* [PROBLEM TO SOLVE] Continue the article below on Patriarch Kirill and Moscow's claim to be the Third Rome, picking up after its last sentence.

* [EXCERPT PROVIDED]
* * *
How Belief in Moscow as ‘The New Rome’ Explains Kirill’s Astonishing Declaration That ‘Russia Has Never Attacked Anyone’

St Igor Church, Peredelkino, Moscow

Saying outrageous, verifiably untrue things has sort of become Patriarch Kirill of Moscow’s brand. The chief Russian Orthodox cleric had a history of outrageous statements before the Russian invasion of Ukraine (including calling the concept of human rights a heresy), but he’s certainly stepped up his game since the illegal war began, like his claims that the invasion was necessary to stop “gay parades.” 

Increasingly, his rhetoric has turned to the idea that Ukraine isn’t actually a sovereign nation, but simply a part of Russia. Last Tuesday, he took this claim to the next level. Gone were the veiled references; instead, in a sermon at the Kremlin’s Archangel Cathedral, the Patriarch of Moscow declared that “Russia has never attacked anyone. It is amazing that a great and powerful country has not attacked anyone, it only defended its borders.” 

What’s clear is that Kirill doesn’t see this as a lie easily caught by any child with a map, but instead thinks it’s the map that’s lying. Ukraine doesn’t exist and thus Russian military action in Ukraine is Russian military action to defend its borders. 

This isn’t just a political supposition but a theological one, underwritten by Moscow’s centuries-long claim to be “the Third Rome,” a belief that’s not only powerful in Russia, but helps simultaneously to foster both pro-Russian sympathy and to elicit anti-Russian fear in other parts of the Orthodox world. It’s also a self-conception that Russia shares with many American Christians, whether these American Christians are aware of it or not.

The continuous succession and perpetual survival of the Roman Empire is an important concept that runs throughout the whole of European and Eastern Mediterranean history, a testament not only to the power and prestige of the Roman Empire but to the religious significance attached to the Empire after its conversion to Christianity. In this conception, the Roman Empire had existed by divine will to facilitate the spread of the Christian faith; it had been baptized and had in turn baptized the world. 

This divine mission made the Empire’s collapse theologically problematicthus claims to be the inheritor of the Roman legacy were always less about political prestige (though that has certainly played a part), than about carrying on the divine destiny of a baptized Rome.
* * *
* [DATA LINES]
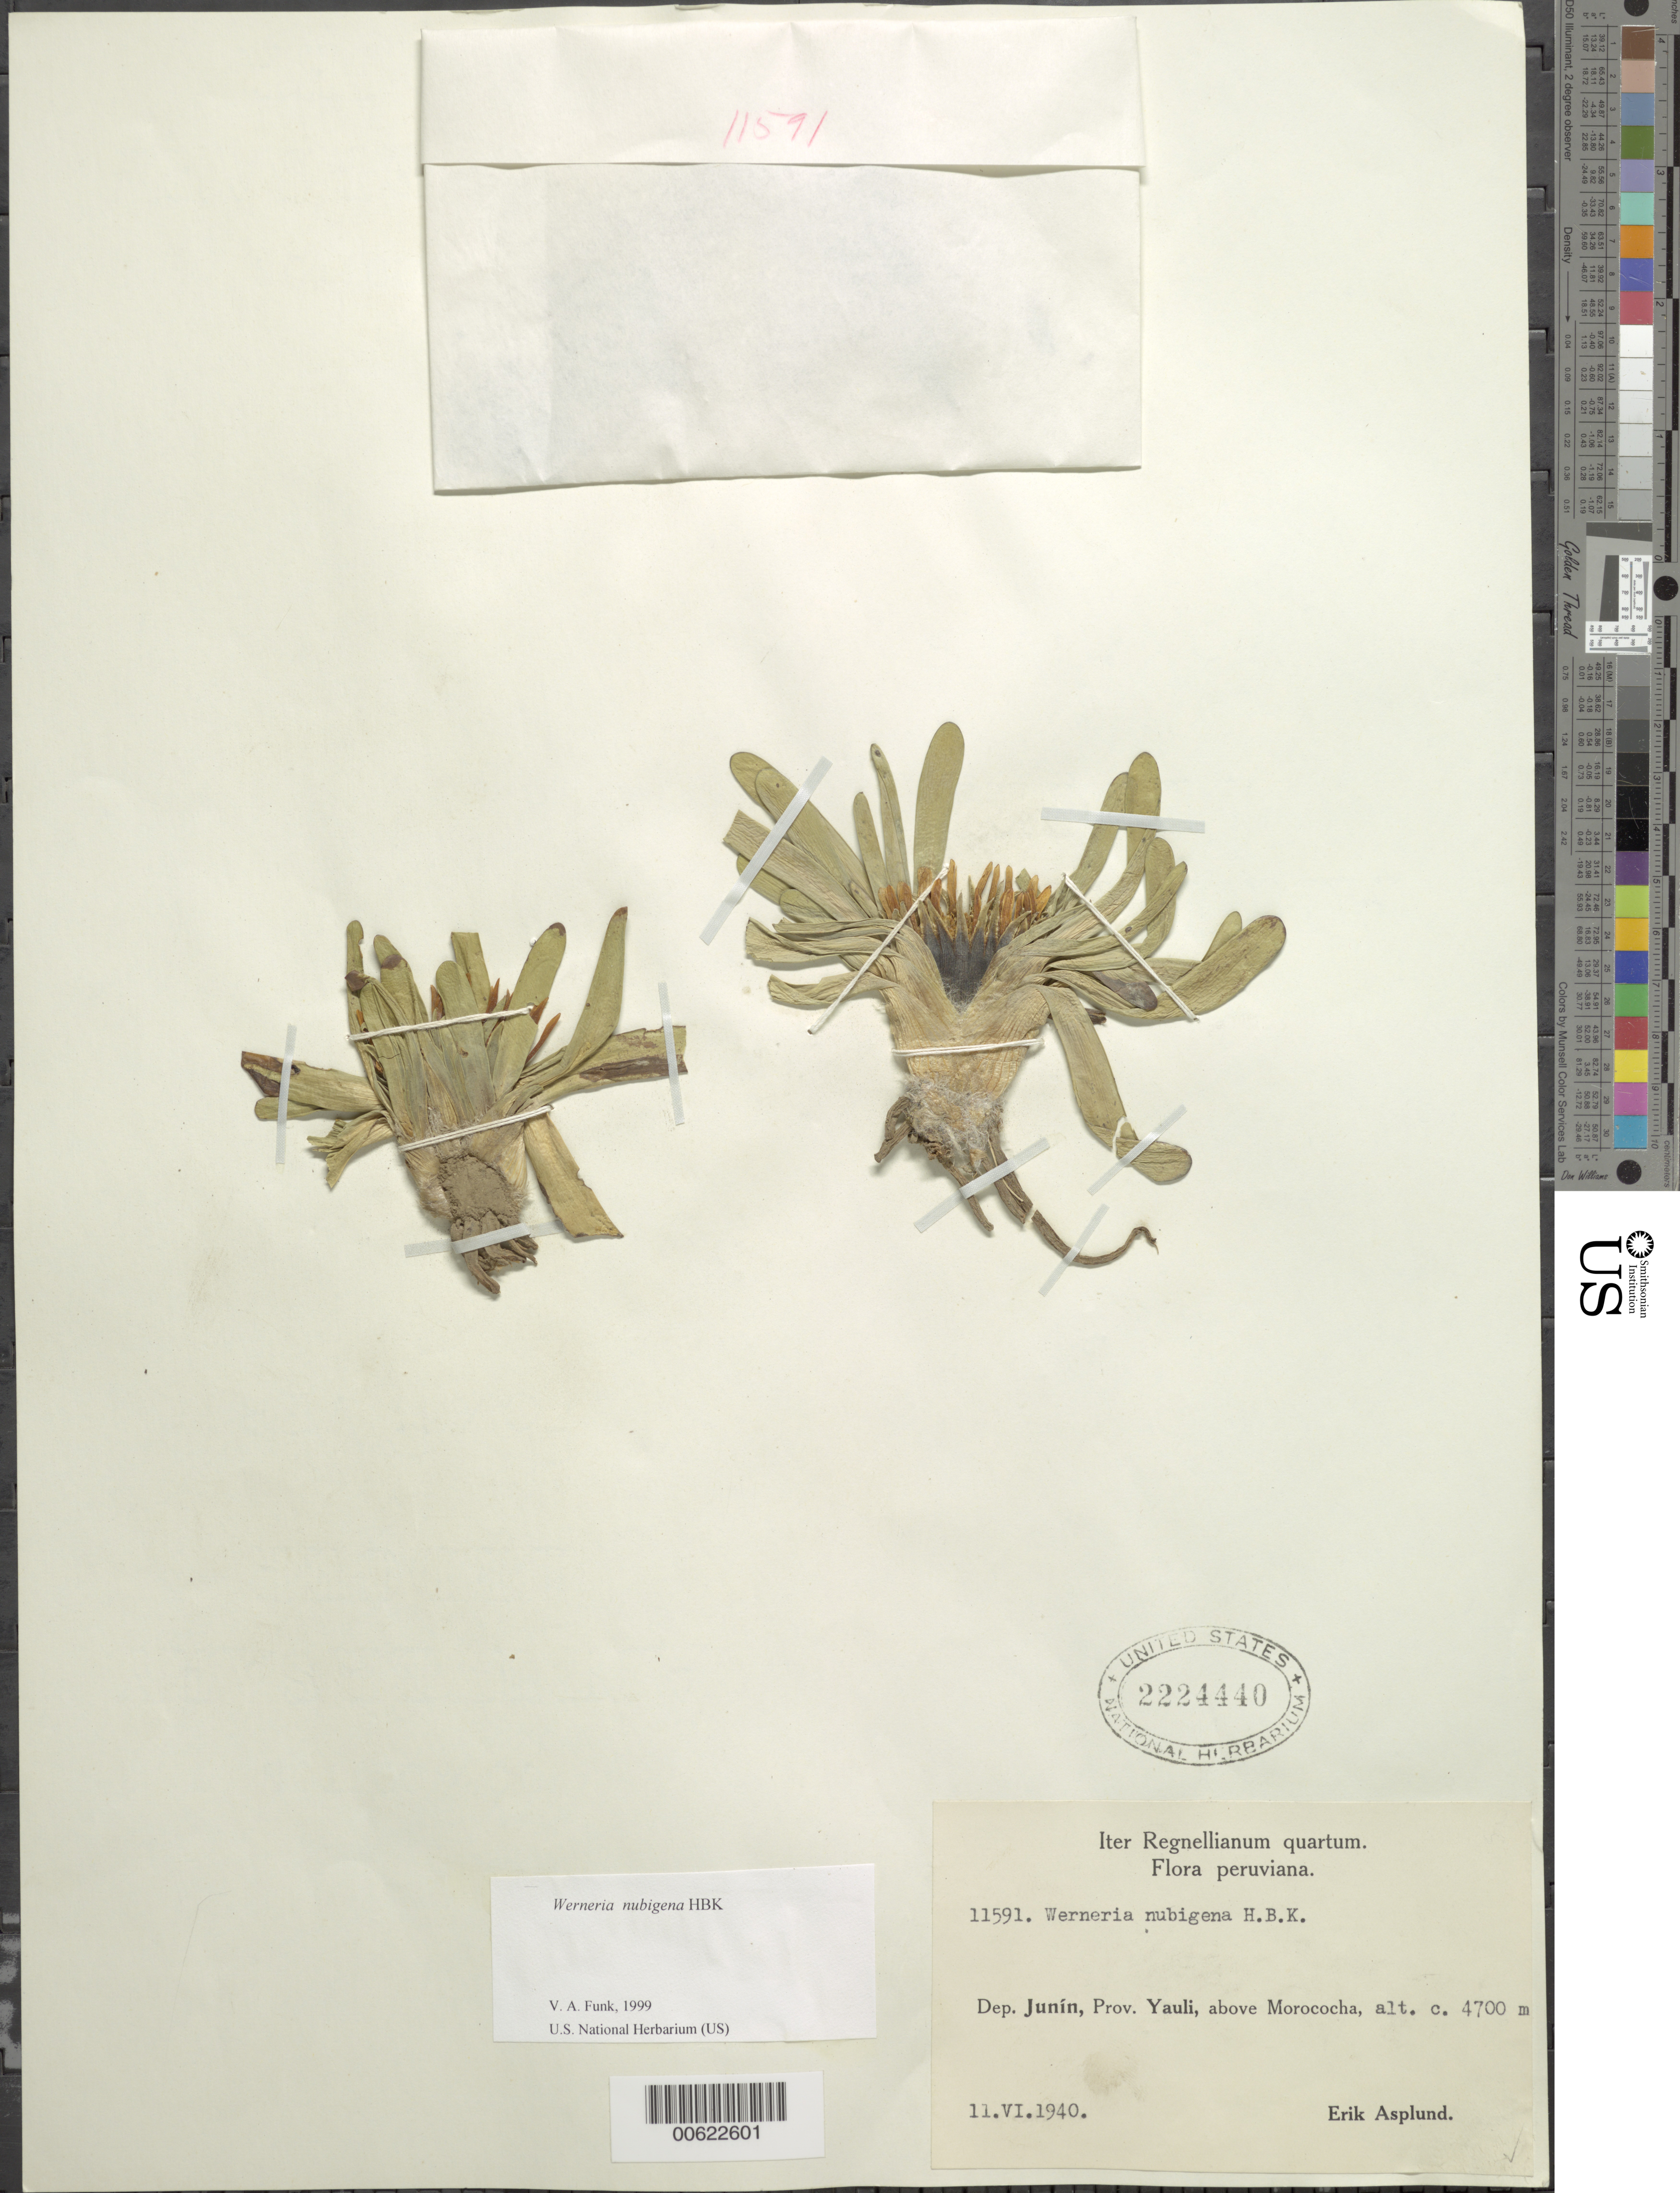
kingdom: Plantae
* * *
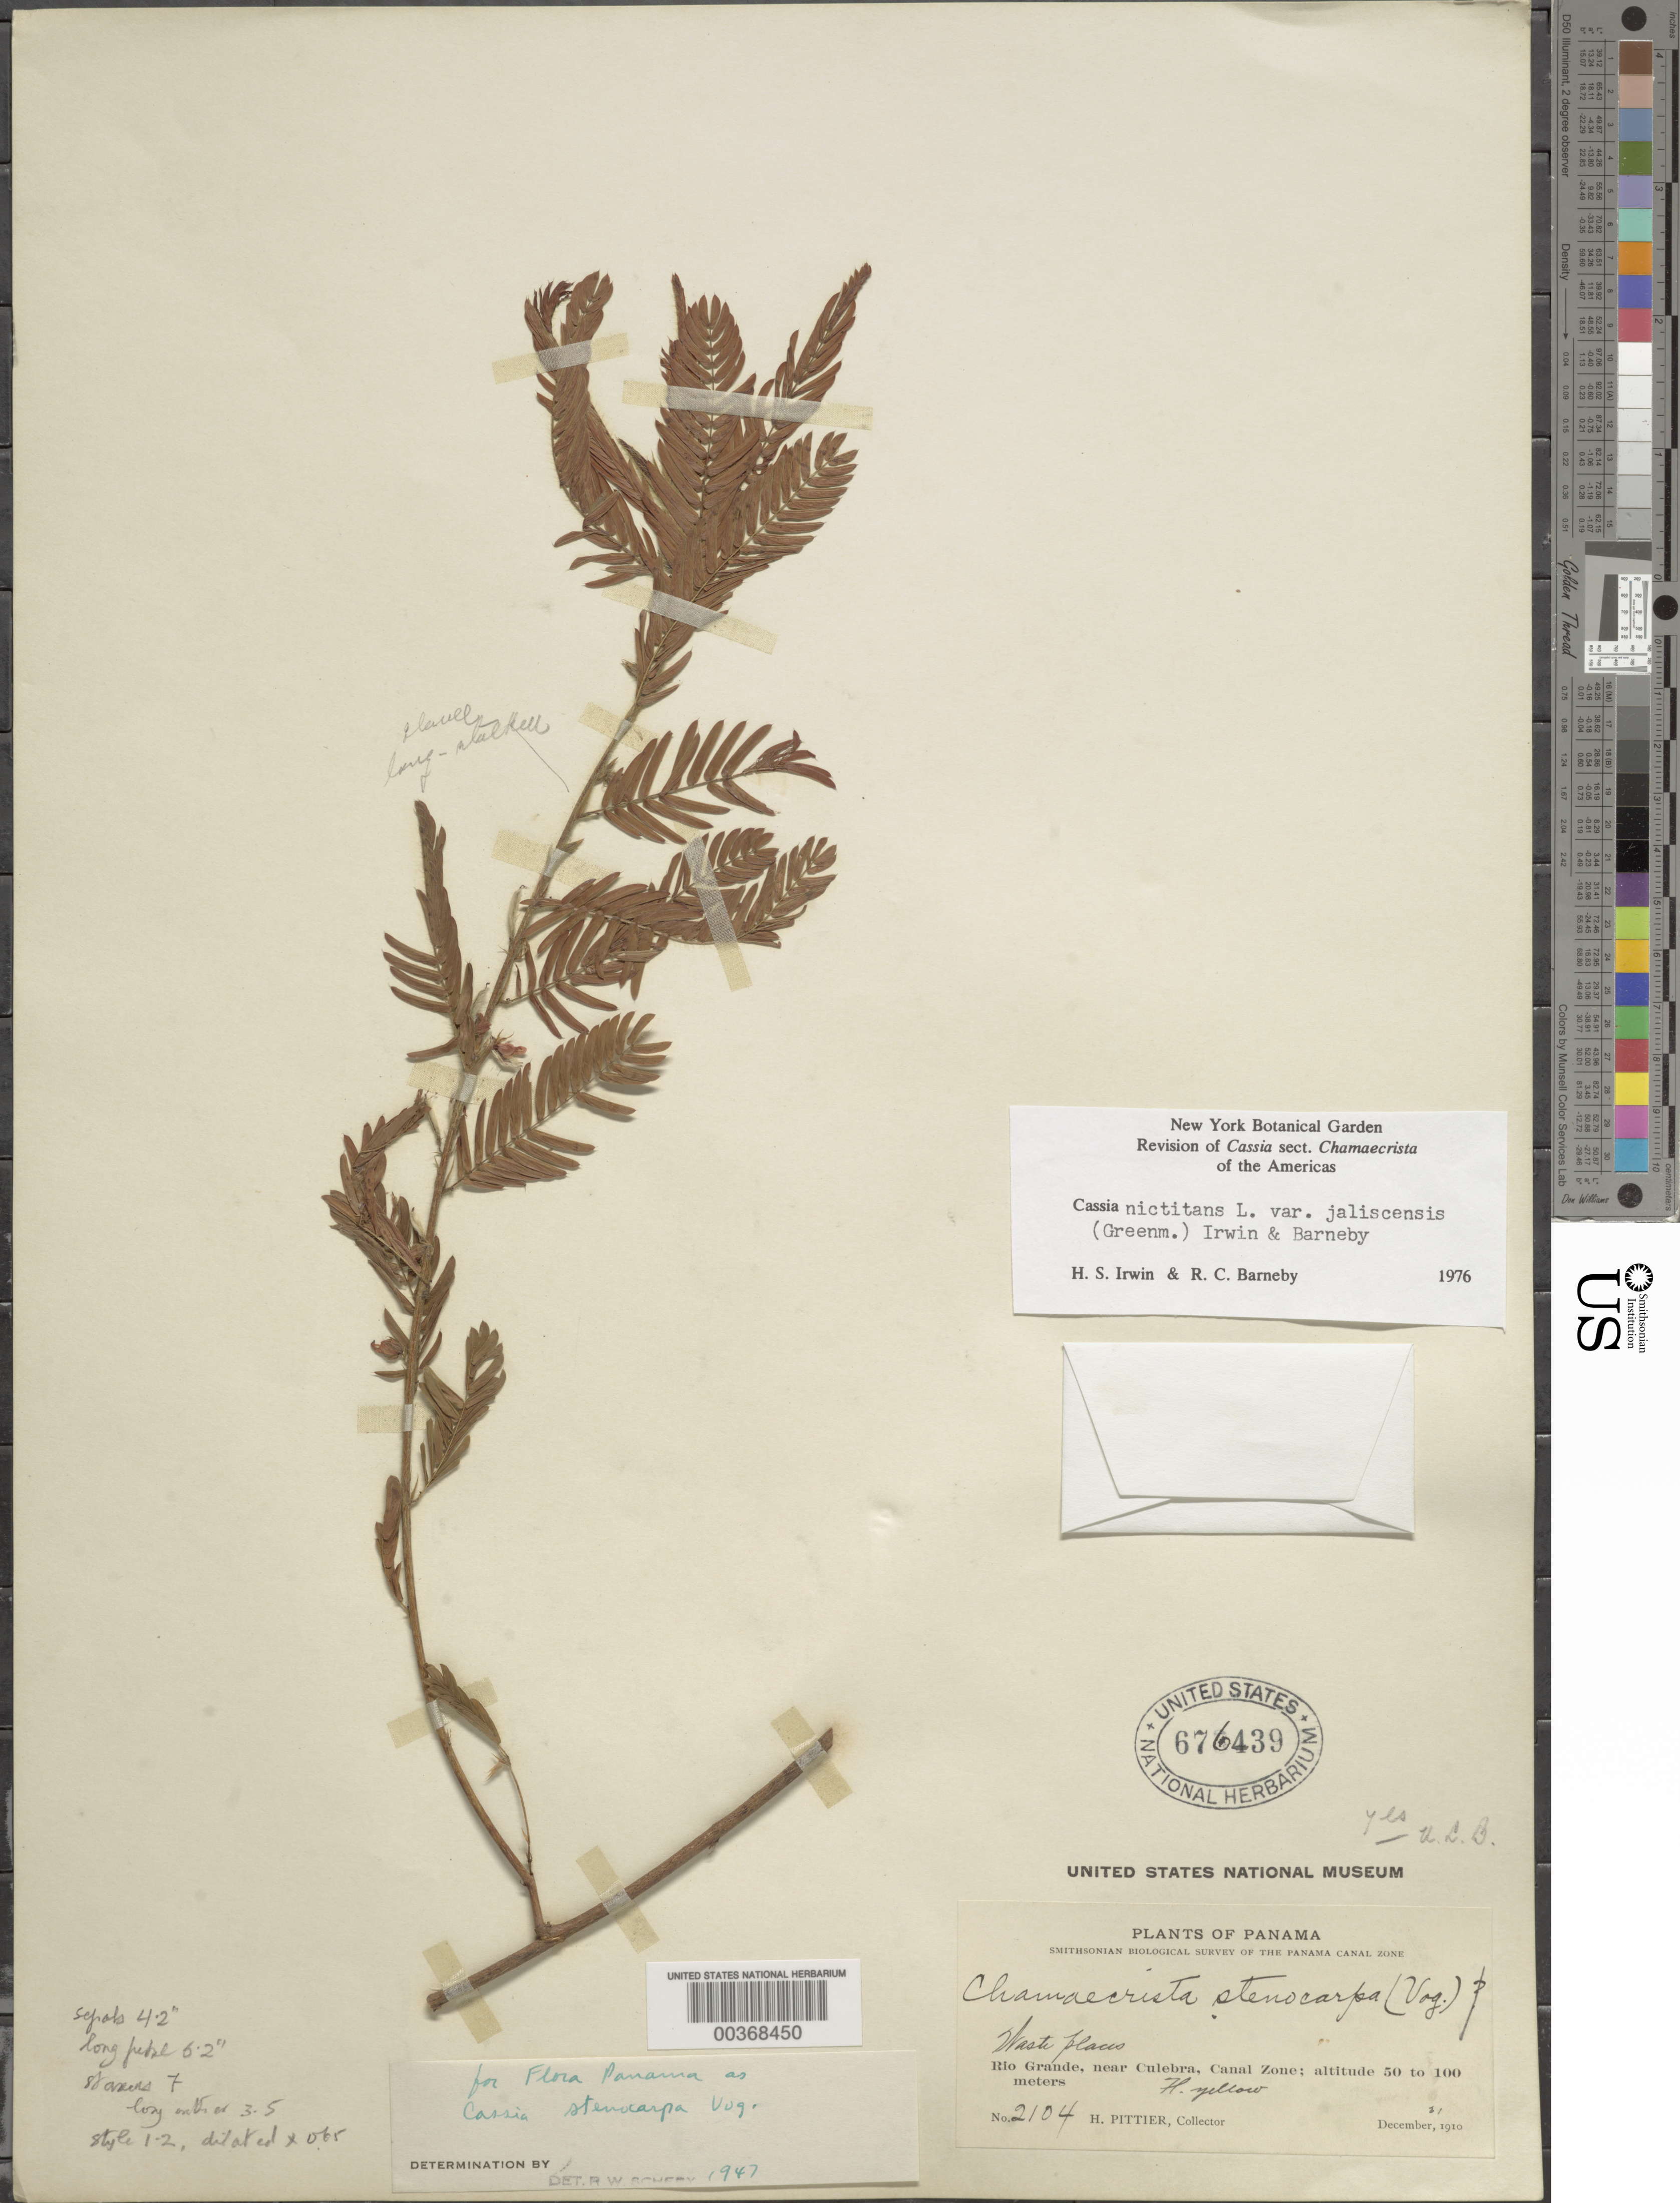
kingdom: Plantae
* * *
* [OUTPUT FOR THIS TASK]
Moscow has been the most persistent modern claimant to the Roman legacy in the Christian East. Even before the fall of Constantinople in 1453, Rus princes, like Boris of Tver, were beginning to play with the notion that they were heirs to the Roman legacy. These efforts only amplified after the Byzantine Empire fell at last to the Ottomans. With Constantinople—a.k.a. “the New Rome”now in the hands of Muslim rulers and the West in the grips of perceived papal heresy, Moscow and her Grand Princes increasingly sought to place themselves in the role of successor to the Empire. 

Part of this claim involved a tradition of predictions and prophecies declaring that Russia would ultimately liberate Constantinople (modern day Istanbul) and return it to Christian rule. The earliest written evidence of this idea comes from Nestor Iskander’s Tale on the Taking of Tsargrad, which dates from the late 15th or early 16th century (so, very close to the actual fall of Constantinople). It’s a prophecy that’s been frequently repeated, including most famously in recent history by St. Paisios of Mount Athos, an influential late-20th-century Greek cleric. 

The liberation of Constantinople has then taken on further significance. No longer merely a single political or military act, for some the reclamation of Constantinople signifies a much broader type of liberation, a near-cosmic event which will see Orthodoxy triumph over a sinful world. Thus Russia, in this view, isn’t just a military power on the side of the Orthodox Faith, but is (like the baptized Rome) a divinely chosen baptizing, Christianizing agent in an immoral world.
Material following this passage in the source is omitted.